(The input)

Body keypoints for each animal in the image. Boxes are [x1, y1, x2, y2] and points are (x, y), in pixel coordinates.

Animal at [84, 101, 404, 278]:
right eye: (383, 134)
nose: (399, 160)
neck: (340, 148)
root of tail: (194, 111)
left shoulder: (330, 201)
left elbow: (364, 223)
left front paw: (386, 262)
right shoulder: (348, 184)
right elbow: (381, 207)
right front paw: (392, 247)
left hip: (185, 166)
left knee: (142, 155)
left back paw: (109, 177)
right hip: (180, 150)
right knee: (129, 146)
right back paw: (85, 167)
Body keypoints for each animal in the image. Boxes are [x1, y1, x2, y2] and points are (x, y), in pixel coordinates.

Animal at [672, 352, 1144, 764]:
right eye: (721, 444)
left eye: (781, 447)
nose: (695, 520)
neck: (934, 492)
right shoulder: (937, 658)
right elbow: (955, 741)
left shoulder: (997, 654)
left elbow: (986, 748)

(End The input)
(The input)

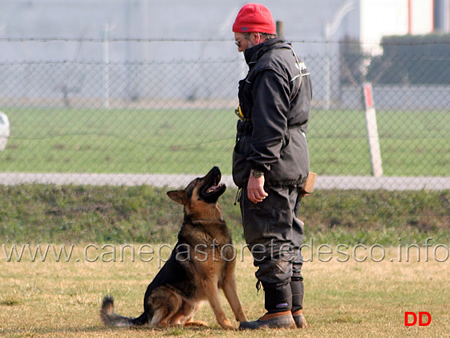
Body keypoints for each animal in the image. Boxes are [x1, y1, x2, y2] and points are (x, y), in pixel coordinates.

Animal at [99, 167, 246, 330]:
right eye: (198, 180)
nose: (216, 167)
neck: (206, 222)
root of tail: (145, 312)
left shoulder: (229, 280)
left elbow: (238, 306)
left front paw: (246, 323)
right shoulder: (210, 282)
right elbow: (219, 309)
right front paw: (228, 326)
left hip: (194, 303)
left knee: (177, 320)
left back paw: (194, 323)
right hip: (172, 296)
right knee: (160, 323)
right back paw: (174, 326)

(End The input)

* **Required work**:
Only the lines above starting with the one with "root of tail: (194, 111)" and going through the one with "right elbow: (955, 741)" are to be copied, word for word and with both ends kept.

* **Exercise response**:
root of tail: (194, 111)
left shoulder: (330, 201)
left elbow: (364, 223)
left front paw: (386, 262)
right shoulder: (348, 184)
right elbow: (381, 207)
right front paw: (392, 247)
left hip: (185, 166)
left knee: (142, 155)
left back paw: (109, 177)
right hip: (180, 150)
right knee: (129, 146)
right back paw: (85, 167)
Body keypoints for each animal in the image. Boxes are [x1, y1, x2, y2] and points are (x, y), in pixel coordinates.

Animal at [672, 352, 1144, 764]:
right eye: (721, 444)
left eye: (781, 447)
nose: (695, 520)
neck: (934, 492)
right shoulder: (937, 658)
right elbow: (955, 741)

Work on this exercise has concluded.